▶ _Kaynak Metin_:
%%

Narin’e Ağladılar, Kendi Cinayetlerine Ağlamak Daha Nasip Olmadı!

Diyarbakır’da 21 Ağustos’ta ‘kaybolan’ sekiz yaşındaki Narin Güran’in cinayeti bütün ülkenin gündeminde ve kamuoyu büyük bir hassasiyetle takip etmektedir. Türkiye medyasının son zamanlarda gösterdiği en kıymetli çaba, bu cinayeti gündemlerinde tutması olsa gerek. Cinayet konusunda söylenebilecek en kıymetli sözü Narin’in cenaze töreninde il müftüsü ifade etti. “Bugün burada musallada yatan bizim vicdanımızdır, insanlığımızdır. Cenabı Hak bizi vicdan sahibi insanlardan eylesin.

Vicdan sahibi insanlardan olmak…

Başka çocukların ölümünde gösterilemeyen tepkiye bakıldığında Narin’e ağlayan her insanın vicdan sahibi olduğunu ifade etmek gerçekten zor. Türkiye’de öyle bir kesim var ki çocuğun failine göre tepkileri değişmektedir. Bu tutarsızlık Narin’in cinayetinde apaçık ortaya çıktı. Bu tutumu tutarsızlığı da aşan bir ahlâksızlık olarak tanımlamak mümkün.

Kimse kusura bakmasın.

Narin için vicdan ve merhamet dolu mesajlar veren bir kesim var ki insan gerçekten hayret ediyor. Burada rahatsız edici olan her çocuk için aynı duyarlılığın gösterilmemesi değildir; ellerinde çocuk kanı olmasındandır. Kendilerinin öldürdüğü, ölüme gönderdiği, silahlı kamplarına aldıkları, ellerine silah verdikleri çocuklara ağlamayanların Narin’e ağlaması, onun için insanların vicdanına seslenmesi tuhaf bir durumdur. En basit tabiri ile “hadi oradan” dedirtecek bir tutumdur.

Mecliste grubu bulunan Türkiye İşçi Partisi Genel Başkanı Erkan Baş, Narin cinayetini vahşice bulmakta ve faillerin adalet önünde hesap vermesi için mücadele edeceklerini belirtmektedir. Eski HDP Genel Başkanı Selahattin Demirtaş verdiği mesajda erdemden vicdandan bahsederek Narin’den af dilemektedir. DEM Partisi cinayeti takip etmek üzere yürüyüş düzenlemektedir. İnsan Hakları Derneği, Diyarbakır Barosu gibi birçok sivil toplum kuruluşu Narin için adalet çağrısı yapmaktadır. Bu örnekler çoğaltılabilir. Bütün bu çaba elbette takdir edilmelidir; bununla beraber özellikle failinin sol yapılar olduğu cinayetlerde kurban olan çocuklar da sorulmalıdır.

Türkiye’de şiddetle doğrudan veya dolaylı ilişkili sol yapıların Narin için çeşitli mesajlar vermesi, yürüyüşler yapması, gündemlerine alması bir takım soruları akıllara getirmektedir:

  • Narin çocuk olduğu için mi bu hassasiyet gösterilmektedir?

%%

▶ _Çözülecek Problem_: Narin cinayetini konu alan metinde "Mecliste grubu bulunan" ifadesinden "çocuklar da sorulmalıdır." ifadesine kadar olan bölümü, "yürüyüş" yerine "miting" koyarak değiştirip yeniden yazın. Bundan sonra gelen satırlara ihtiyaç yoktur.

▶ _Grafik yorumlama alıştırmaları_:
%%

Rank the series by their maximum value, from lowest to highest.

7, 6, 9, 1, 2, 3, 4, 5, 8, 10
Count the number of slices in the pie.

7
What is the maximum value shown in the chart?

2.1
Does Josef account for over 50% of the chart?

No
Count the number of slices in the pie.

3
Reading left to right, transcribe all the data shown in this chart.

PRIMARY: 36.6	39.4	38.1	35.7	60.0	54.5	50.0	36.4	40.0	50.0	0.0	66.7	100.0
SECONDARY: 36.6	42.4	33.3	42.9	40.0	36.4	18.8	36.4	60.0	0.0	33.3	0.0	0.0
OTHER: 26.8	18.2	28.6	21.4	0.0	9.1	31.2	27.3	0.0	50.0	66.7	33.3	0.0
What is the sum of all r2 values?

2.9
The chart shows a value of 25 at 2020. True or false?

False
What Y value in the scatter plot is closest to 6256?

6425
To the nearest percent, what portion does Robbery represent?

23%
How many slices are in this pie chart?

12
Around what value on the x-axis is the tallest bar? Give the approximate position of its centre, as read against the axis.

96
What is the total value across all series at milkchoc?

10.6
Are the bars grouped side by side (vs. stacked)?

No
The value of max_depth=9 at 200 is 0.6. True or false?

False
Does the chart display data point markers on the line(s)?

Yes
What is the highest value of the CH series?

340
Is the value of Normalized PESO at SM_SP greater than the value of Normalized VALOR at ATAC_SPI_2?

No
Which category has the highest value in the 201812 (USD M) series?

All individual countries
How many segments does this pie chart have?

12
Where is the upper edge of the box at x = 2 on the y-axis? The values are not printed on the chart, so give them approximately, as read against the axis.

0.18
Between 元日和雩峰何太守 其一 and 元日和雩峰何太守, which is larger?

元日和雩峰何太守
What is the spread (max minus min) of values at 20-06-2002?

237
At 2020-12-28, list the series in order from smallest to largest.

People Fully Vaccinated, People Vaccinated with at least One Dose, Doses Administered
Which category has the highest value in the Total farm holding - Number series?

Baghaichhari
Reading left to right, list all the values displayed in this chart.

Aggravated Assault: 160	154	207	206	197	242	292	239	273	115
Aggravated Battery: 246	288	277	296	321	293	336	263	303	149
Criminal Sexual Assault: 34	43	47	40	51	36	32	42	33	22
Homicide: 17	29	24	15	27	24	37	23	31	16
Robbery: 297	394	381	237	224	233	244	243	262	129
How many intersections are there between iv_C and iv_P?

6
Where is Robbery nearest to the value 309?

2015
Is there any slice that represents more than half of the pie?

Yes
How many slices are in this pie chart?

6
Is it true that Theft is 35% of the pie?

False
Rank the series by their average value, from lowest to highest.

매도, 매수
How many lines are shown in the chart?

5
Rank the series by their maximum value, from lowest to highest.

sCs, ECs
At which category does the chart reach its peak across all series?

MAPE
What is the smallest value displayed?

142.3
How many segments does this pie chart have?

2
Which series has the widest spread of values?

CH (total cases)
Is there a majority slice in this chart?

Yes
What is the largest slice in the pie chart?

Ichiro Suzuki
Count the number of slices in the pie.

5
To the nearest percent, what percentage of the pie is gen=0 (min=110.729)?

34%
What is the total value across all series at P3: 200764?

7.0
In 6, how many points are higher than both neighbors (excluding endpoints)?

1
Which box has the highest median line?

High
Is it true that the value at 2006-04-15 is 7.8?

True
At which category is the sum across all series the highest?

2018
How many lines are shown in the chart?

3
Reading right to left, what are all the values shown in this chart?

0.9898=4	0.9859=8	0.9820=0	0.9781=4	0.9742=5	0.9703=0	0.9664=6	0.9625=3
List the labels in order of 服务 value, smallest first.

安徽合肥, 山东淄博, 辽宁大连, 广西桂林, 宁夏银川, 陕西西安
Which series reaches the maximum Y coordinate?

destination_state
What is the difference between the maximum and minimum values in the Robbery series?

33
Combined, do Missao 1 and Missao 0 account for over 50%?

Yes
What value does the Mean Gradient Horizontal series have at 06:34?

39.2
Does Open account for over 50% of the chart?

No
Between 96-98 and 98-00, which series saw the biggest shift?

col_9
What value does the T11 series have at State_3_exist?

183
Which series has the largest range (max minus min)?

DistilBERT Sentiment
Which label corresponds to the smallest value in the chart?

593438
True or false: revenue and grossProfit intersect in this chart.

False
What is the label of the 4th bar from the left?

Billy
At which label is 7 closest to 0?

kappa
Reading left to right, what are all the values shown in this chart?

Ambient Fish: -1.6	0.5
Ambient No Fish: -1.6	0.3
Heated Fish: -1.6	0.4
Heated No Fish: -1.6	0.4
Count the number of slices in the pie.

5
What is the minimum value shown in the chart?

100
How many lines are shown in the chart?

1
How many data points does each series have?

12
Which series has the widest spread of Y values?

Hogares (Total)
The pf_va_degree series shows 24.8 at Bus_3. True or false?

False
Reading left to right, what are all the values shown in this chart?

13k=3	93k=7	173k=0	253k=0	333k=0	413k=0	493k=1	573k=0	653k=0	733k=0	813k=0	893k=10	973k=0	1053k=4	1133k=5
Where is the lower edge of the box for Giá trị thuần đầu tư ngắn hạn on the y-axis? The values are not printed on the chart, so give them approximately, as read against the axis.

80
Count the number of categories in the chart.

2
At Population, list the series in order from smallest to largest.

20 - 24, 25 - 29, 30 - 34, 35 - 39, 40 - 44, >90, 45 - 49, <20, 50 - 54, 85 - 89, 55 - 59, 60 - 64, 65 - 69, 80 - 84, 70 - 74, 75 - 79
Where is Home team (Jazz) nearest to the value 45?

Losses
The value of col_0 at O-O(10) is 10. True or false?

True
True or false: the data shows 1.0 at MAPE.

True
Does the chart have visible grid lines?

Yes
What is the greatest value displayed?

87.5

%%

▶ _Yanıtınız_:
Mecliste grubu bulunan Türkiye İşçi Partisi Genel Başkanı Erkan Baş, Narin cinayetini vahşice bulmakta ve faillerin adalet önünde hesap vermesi için mücadele edeceklerini belirtmektedir. Eski HDP Genel Başkanı Selahattin Demirtaş verdiği mesajda erdemden vicdandan bahsederek Narin’den af dilemektedir. DEM Partisi cinayeti takip etmek üzere miting düzenlemektedir. İnsan Hakları Derneği, Diyarbakır Barosu gibi birçok sivil toplum kuruluşu Narin için adalet çağrısı yapmaktadır. Bu örnekler çoğaltılabilir. Bütün bu çaba elbette takdir edilmelidir; bununla beraber özellikle failinin sol yapılar olduğu cinayetlerde kurban olan çocuklar da sorulmalıdır.